Secondly, the attempt to make active life-ending actions more transparent and unambiguous through the euthanasia law, and to release the doctor from the pressure of legal sanctions, has led to a new kind of uncertainty, now at the level of the freedom of conscience of the physician. Where the Hippocratic oath used to be a benchmark and a guideline, the doctor now has to look for self-invented or very volatile benchmarks for his or her conscience.Footnote 7 It is no coincidence that recently in Belgium attempts are being made by groups of doctors—for example, the psychiatrists—to formulate additional rules to somewhat frame the transgressive act of euthanasia and guarantee morally responsible decisions in response to an euthanasia request [9]. At the same time, this creates the temptation, pressured by the culture of normalization, to reduce euthanasia to a procedural act, the result of a merely contractual agreement between doctor and patient. In this way, euthanasia is made morally speaking completely neutral. As a euthanasia prone doctor once declared to a colleague: “who am I not to respect the will of the patient? I am not God!”

Thirdly, I think that there are two ways in which the euthanasia law, and the practice it has created, strengthens problematic coping attitudes on the side of physicians who welcome the normalization of euthanasia and try to bring their own euthanasia practice in consonance with their conscience. While unconsciously recognizing the vexing and transgressive nature of euthanasia, they at the same time seem to silence possible conflicts of conscience in two ways. Either they hide completely behind the law and let the procedures, provided for by the law, take the place of conscience: “the papers are filled in correctly, everything is fine.” Another attitude consists in pretending that one, as a physician, in fact, is motivated by a pure goodwill, not contaminated by doubts or afterthoughts: one coincides as it were with one’s own conscience and cherishes the illusion that it is impossible to act wrongly. The latter attitude became apparent after the euthanasia trial in Ghent, where the accused psychiatrist, after her acquittal, stated in the press plainly: “Maybe I could have ‘saved’ Tine if she had come to me 10 years earlier.” In other words, the advice pro-euthanasia, and therefore the death of her patient 10 years “too late,” is implicitly acknowledged as being somehow a contingent tragic event. Unaware of the highly problematic character of her avowal, the psychiatrist openly testifies of her self-indulgence and alleged purity of conscience: she uses her acquittal to openly plea, on television and in newspapers, for an extension of the access to euthanasia for psychiatric patients.

Both the attitude of hiding behind the procedural form of the law and the attitude of self-glorification and alleged purity of conscience ignore in a fundamental way the transgressive nature of euthanasia.

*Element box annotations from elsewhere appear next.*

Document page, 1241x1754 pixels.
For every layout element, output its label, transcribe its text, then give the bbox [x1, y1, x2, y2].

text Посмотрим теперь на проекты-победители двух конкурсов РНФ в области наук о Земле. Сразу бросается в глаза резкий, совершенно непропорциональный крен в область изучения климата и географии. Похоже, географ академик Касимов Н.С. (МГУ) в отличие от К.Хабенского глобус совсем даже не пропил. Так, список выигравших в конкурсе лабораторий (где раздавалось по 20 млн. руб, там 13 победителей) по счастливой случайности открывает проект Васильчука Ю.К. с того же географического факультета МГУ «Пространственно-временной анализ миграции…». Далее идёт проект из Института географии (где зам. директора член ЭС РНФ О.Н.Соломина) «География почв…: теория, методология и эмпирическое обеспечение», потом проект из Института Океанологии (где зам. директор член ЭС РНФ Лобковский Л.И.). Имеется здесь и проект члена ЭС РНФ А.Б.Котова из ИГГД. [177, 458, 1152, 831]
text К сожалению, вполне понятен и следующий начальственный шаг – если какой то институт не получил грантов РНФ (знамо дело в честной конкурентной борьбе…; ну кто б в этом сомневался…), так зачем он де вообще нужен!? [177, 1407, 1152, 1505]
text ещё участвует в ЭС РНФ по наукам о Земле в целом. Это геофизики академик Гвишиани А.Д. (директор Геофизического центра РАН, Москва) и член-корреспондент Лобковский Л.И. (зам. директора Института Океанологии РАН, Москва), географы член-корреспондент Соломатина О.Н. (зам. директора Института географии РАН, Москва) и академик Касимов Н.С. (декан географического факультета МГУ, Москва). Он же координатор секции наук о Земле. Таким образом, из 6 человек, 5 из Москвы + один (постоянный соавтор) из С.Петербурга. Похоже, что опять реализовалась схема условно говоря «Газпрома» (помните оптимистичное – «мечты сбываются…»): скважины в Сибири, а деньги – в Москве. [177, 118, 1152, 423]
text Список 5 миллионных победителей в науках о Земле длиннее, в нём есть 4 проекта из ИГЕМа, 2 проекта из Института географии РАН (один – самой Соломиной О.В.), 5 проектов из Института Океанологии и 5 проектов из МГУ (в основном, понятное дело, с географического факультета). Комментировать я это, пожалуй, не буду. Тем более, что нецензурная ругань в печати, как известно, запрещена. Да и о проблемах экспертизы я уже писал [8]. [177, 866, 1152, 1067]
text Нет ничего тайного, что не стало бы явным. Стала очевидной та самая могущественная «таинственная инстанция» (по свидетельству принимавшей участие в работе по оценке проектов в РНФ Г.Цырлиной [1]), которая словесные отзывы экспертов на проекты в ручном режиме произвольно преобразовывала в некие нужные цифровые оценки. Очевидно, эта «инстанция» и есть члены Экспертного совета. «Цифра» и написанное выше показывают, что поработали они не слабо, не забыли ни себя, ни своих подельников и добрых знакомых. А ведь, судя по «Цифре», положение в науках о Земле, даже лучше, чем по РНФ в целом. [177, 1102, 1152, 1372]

Moreover, both attitudes, I contend, derive from the depenalization of euthanasia and the practice inaugurated by this legal regulation. Therefore, it would be highly undesirable to reach as a society a point where doctors are no longer appealed in their conscience—and either reduce euthanasia to a purely procedural semi-therapeutic act or sacralize it as a highly moral intervention. If this point of normalization is ever reached, the freedom of conscience of the doctor evaporates. Perhaps this is the most important lesson to be learned in Belgium after almost 20 years of social experiment on euthanasia: as a transgressive act, euthanasia should always remain controversial and possibly embarrass the doctor’s conscience and by extension the entire society. This embarrassment cannot and should not be eliminated by any law or procedural decision. But if this is right, it also cannot be expected that the normalization of euthanasia will ever succeed. The active ending of a human life, even on demand of the patient, will always fall outside the realm of normal medical practice and remain thus the object of possible controversies, clashes of conscience, and deeply felt traumatic experiences, that affect a whole society.